Records from a data collection:

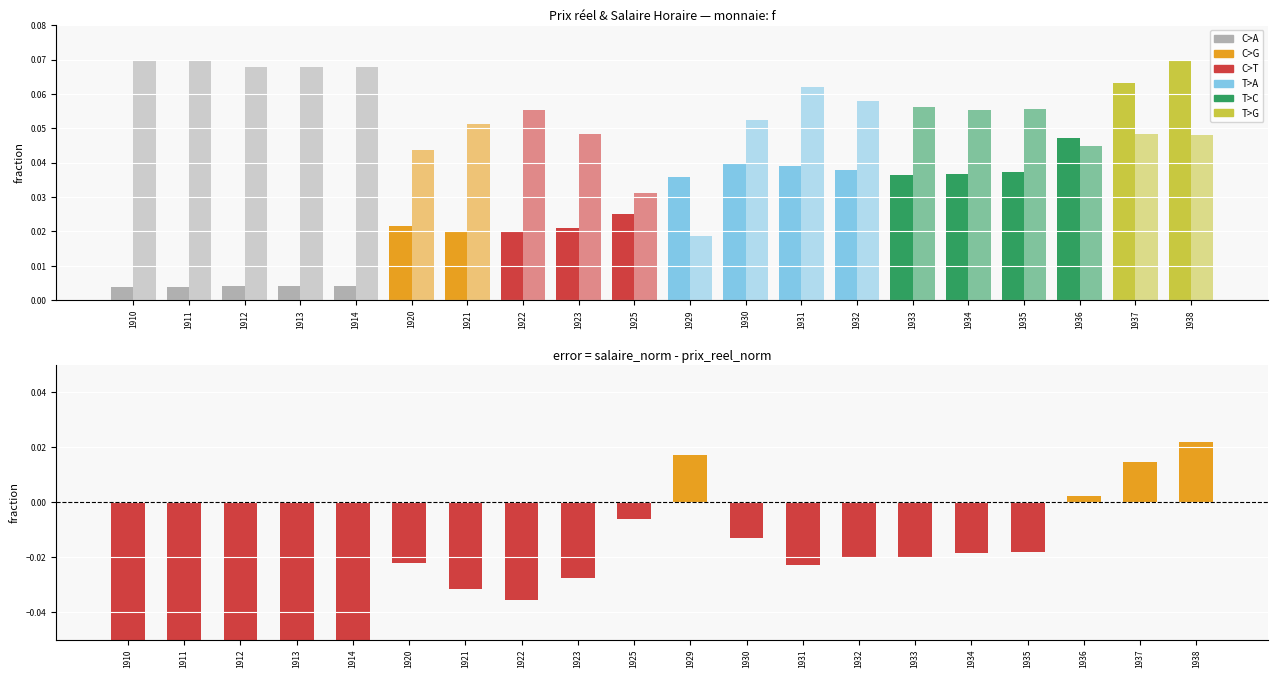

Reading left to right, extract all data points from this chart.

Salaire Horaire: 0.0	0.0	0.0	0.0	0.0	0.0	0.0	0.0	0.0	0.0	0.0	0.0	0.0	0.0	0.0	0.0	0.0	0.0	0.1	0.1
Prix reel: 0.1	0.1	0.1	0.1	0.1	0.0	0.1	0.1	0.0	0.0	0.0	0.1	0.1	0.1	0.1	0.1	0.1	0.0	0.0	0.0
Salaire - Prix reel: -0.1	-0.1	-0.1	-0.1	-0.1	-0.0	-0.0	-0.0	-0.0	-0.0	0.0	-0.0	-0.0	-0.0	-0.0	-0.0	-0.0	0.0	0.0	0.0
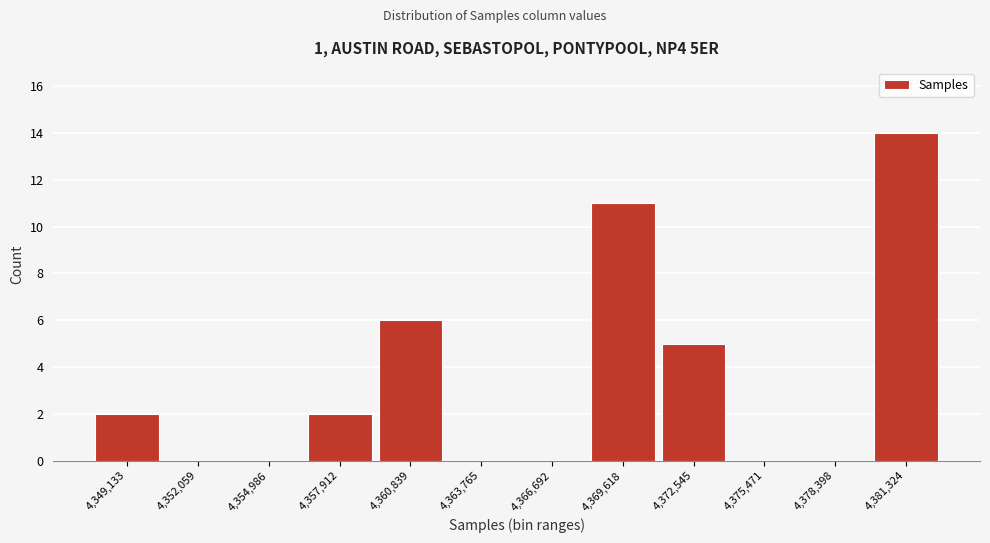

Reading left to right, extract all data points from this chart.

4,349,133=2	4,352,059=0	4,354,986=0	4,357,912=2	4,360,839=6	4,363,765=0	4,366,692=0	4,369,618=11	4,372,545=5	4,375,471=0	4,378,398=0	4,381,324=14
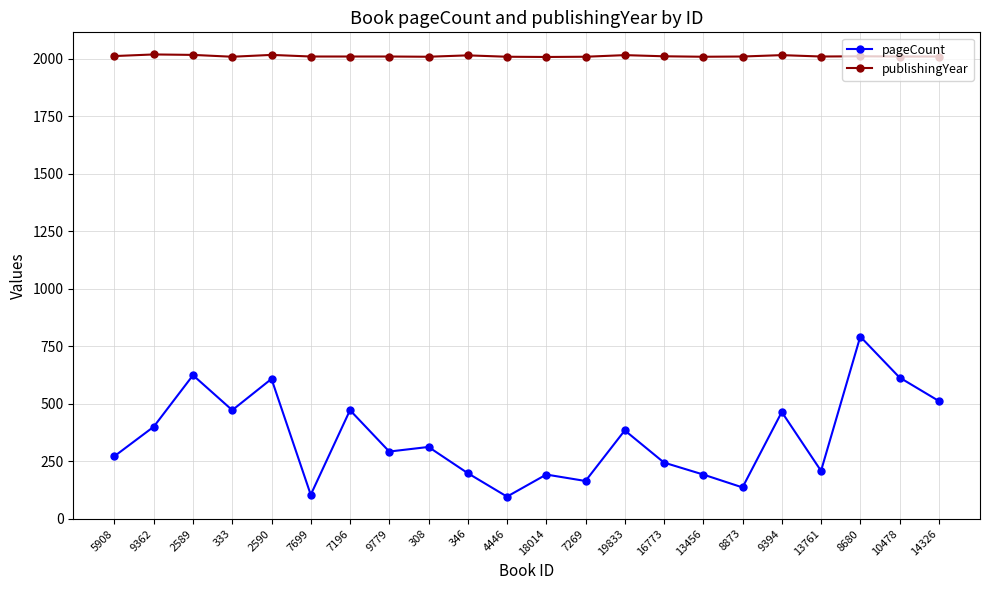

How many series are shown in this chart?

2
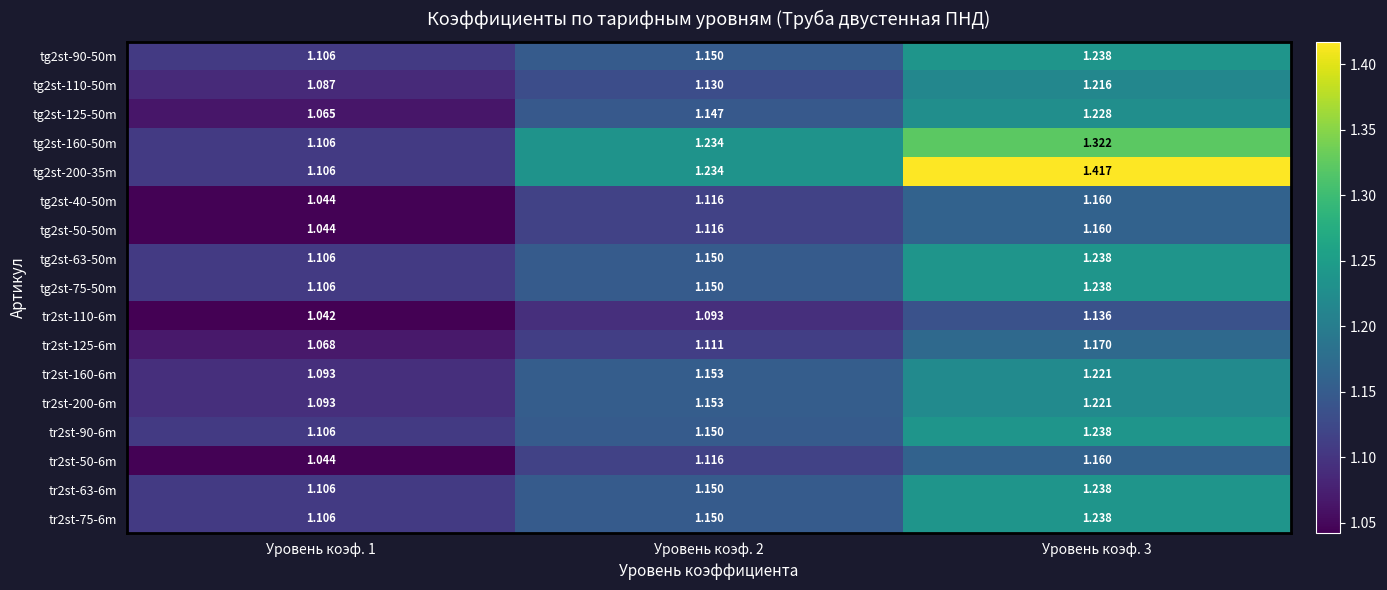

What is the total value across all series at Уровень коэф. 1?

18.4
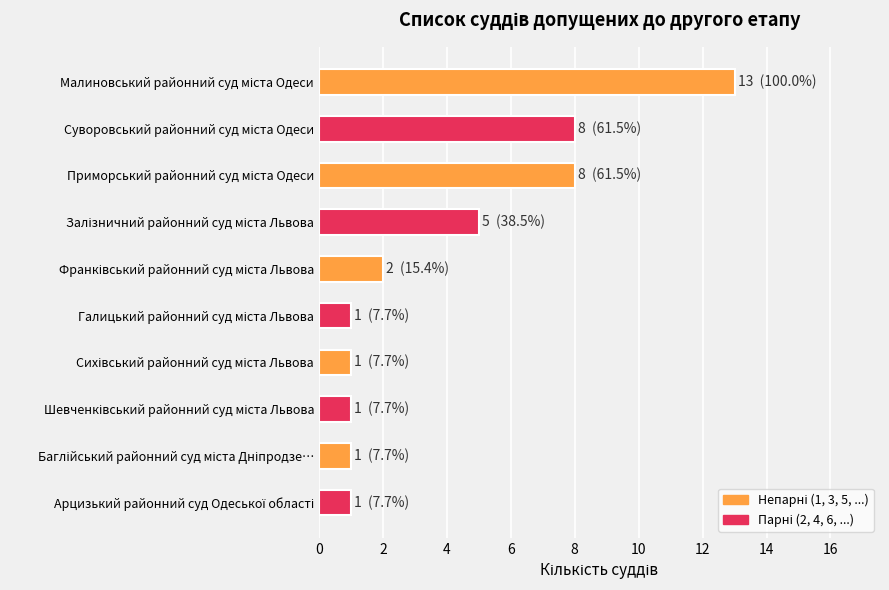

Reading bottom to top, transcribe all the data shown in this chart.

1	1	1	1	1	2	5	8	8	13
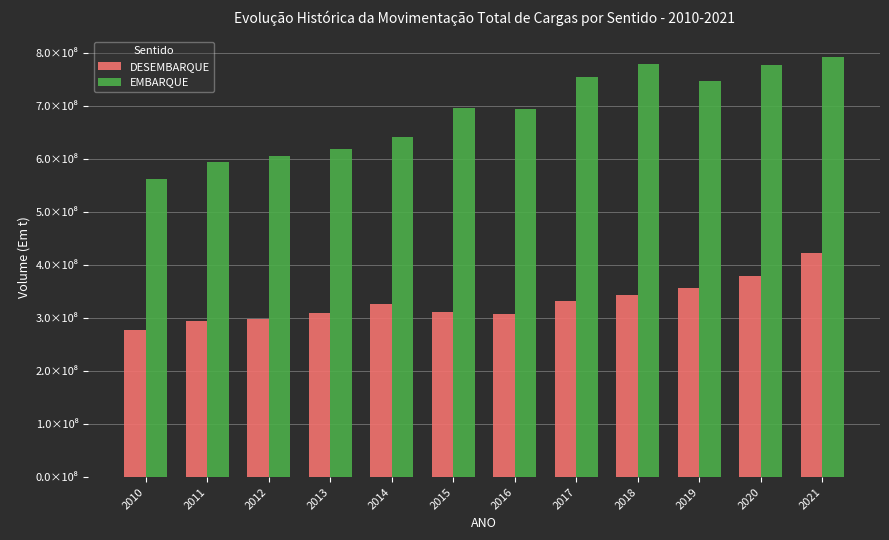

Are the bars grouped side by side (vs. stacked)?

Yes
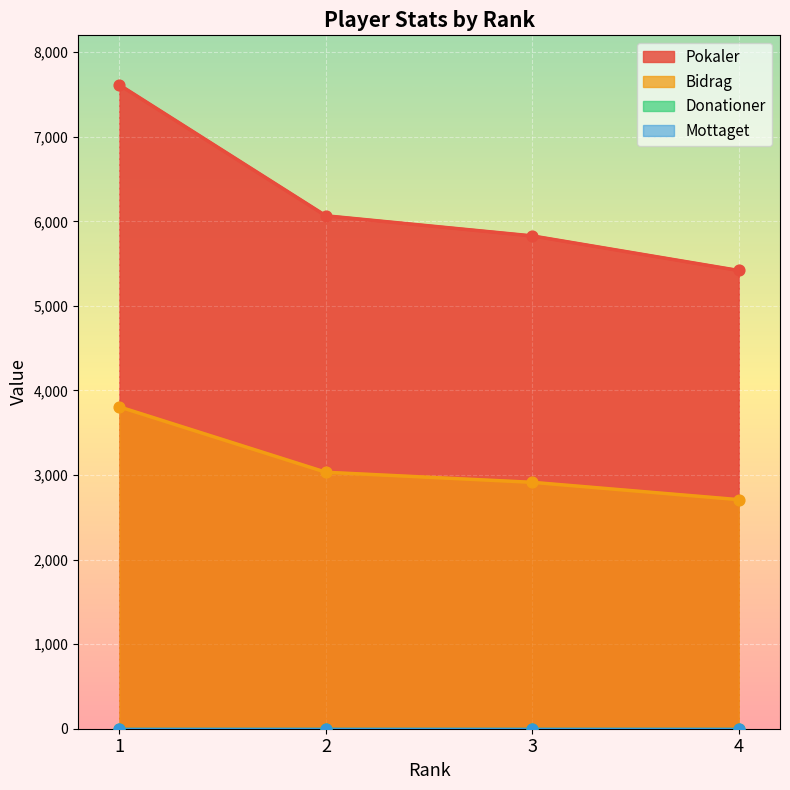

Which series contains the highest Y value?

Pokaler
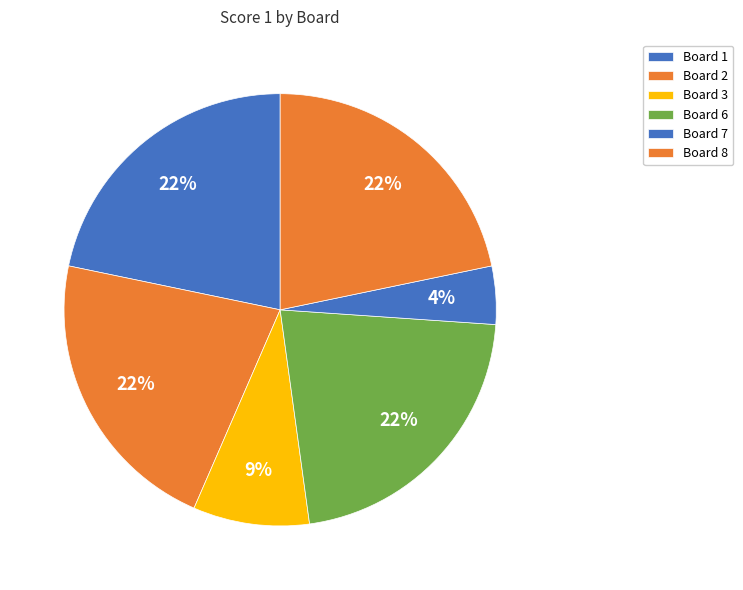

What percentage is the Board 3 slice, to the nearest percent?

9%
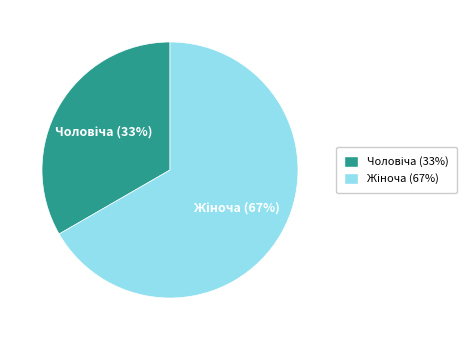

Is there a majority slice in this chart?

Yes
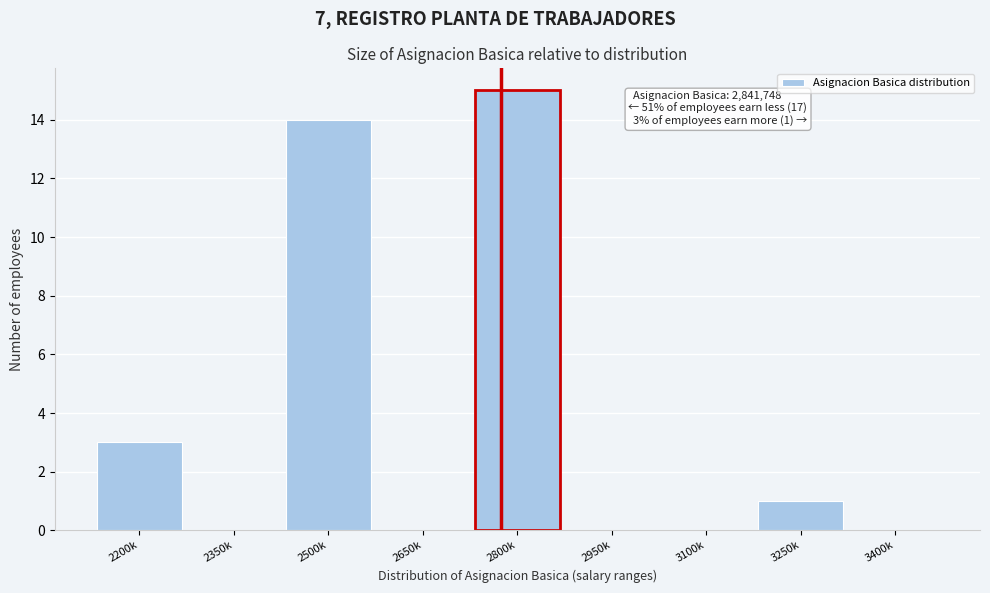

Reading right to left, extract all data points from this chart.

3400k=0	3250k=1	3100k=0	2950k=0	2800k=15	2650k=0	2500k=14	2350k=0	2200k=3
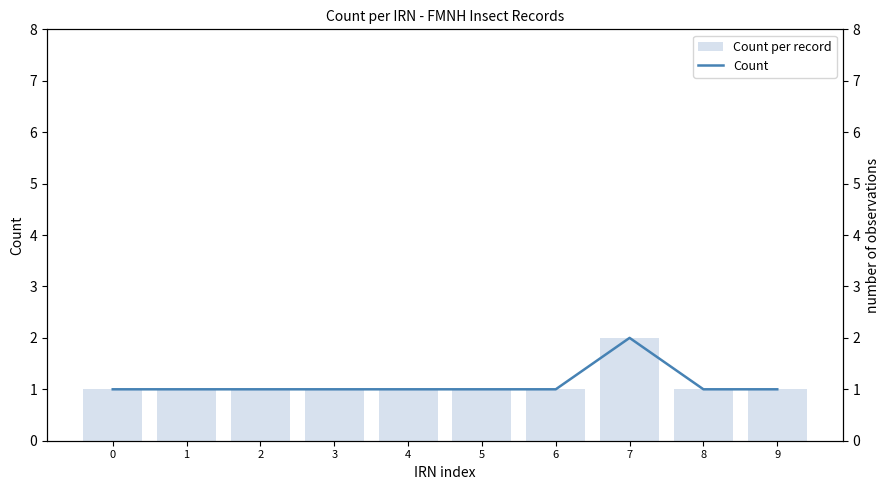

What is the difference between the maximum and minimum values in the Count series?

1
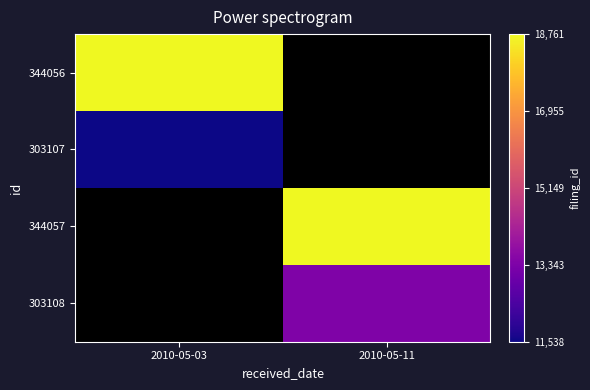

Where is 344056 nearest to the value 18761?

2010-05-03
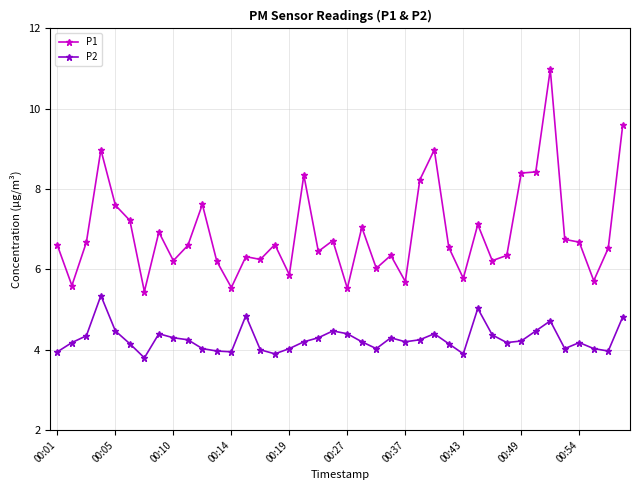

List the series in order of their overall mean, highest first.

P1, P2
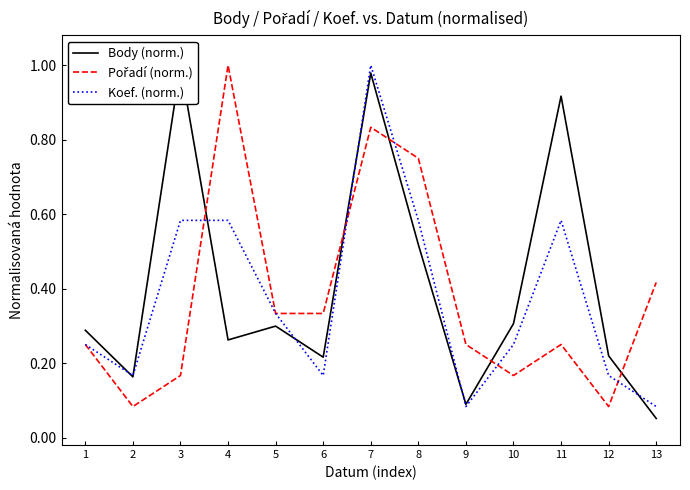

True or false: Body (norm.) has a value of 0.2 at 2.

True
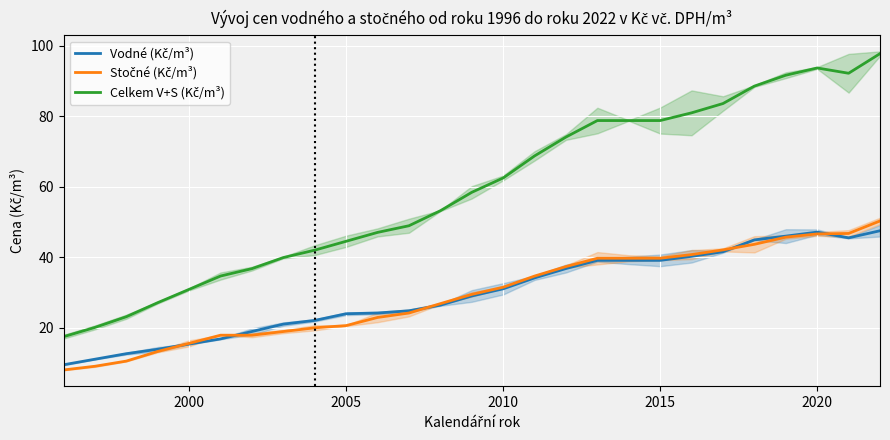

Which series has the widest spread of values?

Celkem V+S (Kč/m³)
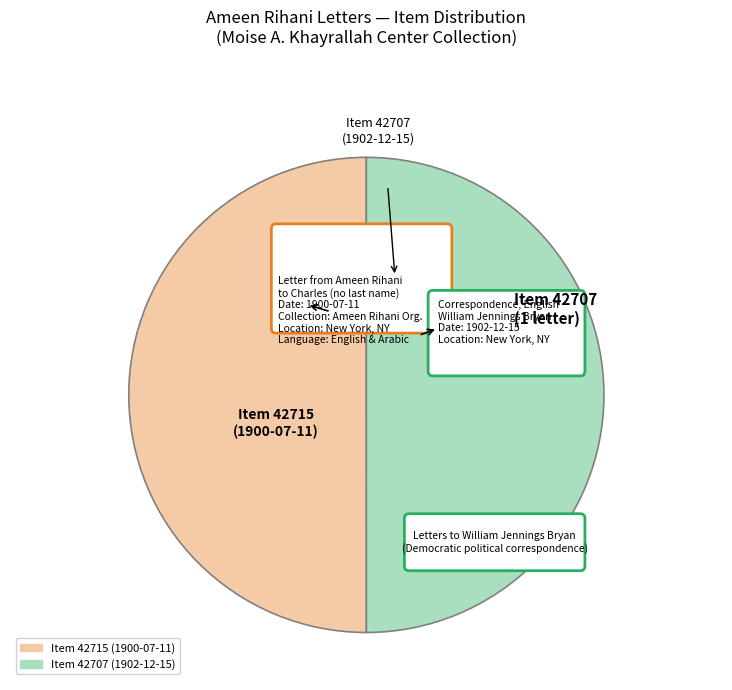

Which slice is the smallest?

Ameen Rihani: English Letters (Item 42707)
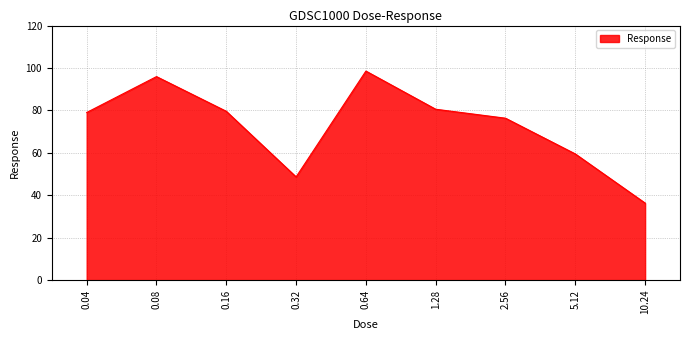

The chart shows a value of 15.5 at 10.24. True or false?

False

Instruction – Rewrite the stretch of the listing from the line containing "Ameen Rihani: English Letters (Item 42707)" through the end, swapping "chart" for "graph" and keeping everything else unchanged. Leave the pictures out of your answer.

Finished exercise –
Ameen Rihani: English Letters (Item 42707)

The graph shows a value of 15.5 at 10.24. True or false?

False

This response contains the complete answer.